Hello Forum,
I've simple Fragment shader running on Immortalis-G715. The shader has no other computations except an equal number of int (cvt) and fp (fma) computations and that too they are independent. The shader core cycles almost equals to cvt + fma instructions but as per documentations cycles should be max(cvt, fma) instructions since they can run paralley in this case. so my query is does shader core cycles just reports cvt+fma instructions but in reality it should be max(cvt, fma)?
Regards,
Venkatesh.
Thanks for the response, Peter. Here I am giving a simple shader case where it has independent int and fp operations and also provided streamline data collected on G715.

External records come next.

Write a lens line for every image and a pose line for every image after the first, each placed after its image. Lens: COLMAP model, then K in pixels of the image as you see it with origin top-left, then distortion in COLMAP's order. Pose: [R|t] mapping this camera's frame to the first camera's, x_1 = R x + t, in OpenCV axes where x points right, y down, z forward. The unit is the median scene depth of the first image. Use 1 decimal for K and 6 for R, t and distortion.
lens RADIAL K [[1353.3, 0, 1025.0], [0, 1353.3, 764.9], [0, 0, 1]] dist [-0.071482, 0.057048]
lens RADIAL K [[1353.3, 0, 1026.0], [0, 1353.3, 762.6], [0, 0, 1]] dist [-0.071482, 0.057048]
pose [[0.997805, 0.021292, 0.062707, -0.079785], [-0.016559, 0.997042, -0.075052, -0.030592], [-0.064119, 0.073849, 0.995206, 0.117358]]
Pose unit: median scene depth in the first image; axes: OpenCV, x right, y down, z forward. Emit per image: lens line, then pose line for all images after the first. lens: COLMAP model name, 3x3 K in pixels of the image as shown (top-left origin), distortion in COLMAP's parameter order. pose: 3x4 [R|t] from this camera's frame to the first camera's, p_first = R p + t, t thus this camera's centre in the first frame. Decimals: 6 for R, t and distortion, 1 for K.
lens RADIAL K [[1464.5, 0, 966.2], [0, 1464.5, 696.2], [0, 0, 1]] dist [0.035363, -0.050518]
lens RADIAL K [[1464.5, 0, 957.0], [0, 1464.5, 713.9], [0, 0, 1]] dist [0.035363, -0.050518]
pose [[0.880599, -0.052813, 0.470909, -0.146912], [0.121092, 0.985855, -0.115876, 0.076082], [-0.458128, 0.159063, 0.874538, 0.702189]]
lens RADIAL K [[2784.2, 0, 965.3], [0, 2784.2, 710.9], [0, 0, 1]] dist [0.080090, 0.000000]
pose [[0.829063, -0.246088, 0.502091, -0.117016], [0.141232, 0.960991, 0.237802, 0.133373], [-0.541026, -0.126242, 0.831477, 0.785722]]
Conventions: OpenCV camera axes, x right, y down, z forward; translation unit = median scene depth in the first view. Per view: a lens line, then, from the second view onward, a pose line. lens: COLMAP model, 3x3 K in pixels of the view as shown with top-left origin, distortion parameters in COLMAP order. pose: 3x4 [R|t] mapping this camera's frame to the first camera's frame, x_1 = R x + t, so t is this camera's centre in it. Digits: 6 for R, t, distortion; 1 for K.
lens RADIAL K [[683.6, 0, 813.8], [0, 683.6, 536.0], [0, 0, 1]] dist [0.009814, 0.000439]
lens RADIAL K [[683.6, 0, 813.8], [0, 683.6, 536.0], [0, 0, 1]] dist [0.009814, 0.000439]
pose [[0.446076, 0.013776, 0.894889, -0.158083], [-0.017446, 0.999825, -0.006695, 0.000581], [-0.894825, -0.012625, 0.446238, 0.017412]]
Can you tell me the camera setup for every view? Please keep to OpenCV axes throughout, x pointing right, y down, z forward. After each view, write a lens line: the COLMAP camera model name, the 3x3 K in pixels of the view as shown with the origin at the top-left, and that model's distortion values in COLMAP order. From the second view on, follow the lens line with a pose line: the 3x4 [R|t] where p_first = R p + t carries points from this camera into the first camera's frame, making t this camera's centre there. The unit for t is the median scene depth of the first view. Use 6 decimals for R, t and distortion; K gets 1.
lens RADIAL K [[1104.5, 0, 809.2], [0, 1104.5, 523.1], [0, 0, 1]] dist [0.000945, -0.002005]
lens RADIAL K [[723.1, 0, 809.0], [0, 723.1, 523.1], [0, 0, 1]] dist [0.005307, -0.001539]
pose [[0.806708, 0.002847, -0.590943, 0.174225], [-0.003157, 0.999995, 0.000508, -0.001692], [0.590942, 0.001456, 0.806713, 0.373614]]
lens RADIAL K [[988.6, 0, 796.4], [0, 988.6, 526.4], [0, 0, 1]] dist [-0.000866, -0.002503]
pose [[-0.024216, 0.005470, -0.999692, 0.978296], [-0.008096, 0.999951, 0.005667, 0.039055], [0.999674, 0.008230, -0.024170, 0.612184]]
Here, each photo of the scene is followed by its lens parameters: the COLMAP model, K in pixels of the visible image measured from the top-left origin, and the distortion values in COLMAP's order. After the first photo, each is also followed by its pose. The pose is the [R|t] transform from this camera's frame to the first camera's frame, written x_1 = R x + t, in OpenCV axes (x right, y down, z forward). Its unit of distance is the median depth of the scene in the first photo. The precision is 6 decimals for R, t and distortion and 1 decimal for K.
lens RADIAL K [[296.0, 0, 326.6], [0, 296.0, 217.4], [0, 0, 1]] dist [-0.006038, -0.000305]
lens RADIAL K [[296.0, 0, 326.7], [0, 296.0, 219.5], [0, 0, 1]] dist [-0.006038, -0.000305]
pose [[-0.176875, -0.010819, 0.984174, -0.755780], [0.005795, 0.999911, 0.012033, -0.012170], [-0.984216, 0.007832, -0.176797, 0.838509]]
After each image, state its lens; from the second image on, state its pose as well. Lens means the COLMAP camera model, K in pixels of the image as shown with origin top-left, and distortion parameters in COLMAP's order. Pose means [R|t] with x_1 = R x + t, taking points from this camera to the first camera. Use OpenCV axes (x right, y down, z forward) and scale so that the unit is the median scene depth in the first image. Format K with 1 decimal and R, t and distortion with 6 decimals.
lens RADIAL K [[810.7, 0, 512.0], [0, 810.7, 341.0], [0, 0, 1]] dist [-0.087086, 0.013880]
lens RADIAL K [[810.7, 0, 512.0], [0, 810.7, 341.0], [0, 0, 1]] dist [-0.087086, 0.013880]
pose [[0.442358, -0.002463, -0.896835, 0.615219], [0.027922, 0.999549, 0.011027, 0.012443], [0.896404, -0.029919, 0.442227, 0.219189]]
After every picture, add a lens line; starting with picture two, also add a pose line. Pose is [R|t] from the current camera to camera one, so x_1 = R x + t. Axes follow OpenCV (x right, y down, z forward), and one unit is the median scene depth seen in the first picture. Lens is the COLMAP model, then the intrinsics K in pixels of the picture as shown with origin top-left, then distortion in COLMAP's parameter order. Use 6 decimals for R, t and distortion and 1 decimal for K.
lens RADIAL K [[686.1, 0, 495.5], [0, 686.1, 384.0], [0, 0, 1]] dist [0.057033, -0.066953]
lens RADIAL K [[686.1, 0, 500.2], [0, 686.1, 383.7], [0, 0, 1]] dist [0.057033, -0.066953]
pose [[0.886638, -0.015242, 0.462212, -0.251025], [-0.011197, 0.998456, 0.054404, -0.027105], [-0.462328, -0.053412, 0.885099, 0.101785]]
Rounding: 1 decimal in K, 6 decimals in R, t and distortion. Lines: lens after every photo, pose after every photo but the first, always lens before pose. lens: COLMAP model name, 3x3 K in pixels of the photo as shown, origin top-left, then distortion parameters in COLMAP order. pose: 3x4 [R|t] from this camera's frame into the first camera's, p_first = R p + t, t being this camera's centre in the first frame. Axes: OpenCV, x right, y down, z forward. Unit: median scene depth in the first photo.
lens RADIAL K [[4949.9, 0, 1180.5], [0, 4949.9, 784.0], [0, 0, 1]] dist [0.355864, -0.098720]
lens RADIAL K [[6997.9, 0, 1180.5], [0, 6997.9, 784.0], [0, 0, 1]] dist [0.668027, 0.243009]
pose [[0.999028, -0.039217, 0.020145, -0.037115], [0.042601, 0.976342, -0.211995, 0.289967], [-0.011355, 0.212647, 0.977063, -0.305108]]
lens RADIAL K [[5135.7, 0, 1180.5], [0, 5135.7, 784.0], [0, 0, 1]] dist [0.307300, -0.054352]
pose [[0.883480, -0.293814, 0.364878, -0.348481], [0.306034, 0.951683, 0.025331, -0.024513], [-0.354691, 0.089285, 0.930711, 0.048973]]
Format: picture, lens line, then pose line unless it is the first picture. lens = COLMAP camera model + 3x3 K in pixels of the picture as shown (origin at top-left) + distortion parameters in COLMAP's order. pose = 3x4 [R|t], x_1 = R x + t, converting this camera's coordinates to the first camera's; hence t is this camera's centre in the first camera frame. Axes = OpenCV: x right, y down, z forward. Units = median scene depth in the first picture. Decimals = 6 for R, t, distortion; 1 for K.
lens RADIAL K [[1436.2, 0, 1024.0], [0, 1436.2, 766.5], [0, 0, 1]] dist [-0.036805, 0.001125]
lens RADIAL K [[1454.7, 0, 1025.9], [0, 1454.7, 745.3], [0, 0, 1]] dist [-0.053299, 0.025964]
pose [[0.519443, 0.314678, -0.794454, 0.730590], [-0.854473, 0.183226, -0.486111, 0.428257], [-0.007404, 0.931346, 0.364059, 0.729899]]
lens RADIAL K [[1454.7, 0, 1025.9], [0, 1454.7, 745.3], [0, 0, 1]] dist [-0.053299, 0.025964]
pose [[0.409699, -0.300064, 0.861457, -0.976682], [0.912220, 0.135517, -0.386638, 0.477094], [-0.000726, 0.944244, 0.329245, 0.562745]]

in vec4 v_nFade, ivec4 v_nFade1; void main() { vec4 b = vec4(1.3, 2.1, 3.4, 1.03); ivec4 c = ivec4(3, 5, 7, 9); for(int i=0; i<64; i++) { c = v_nFade1 >> c; b = (b * v_nFade); } color = vec4(c) + b; }
The streamline CVT & FMA instructions per invocation data matches with shader program.
The core cycles data streamline reported close to CVT + FMA instructions but as per my understanding it should be max(CVT, FMA) as they are independent and they can execute parallel. Could you clarify it? Thanks.
The pipes are not totally independent in G715. I don't believe the exact behaviour is publicly documented.
I'd be curious what this looks like if you change the integer shift for an add (although the compiler might just pre-multiply because it's integer code - I need to check the disassembly to be sure).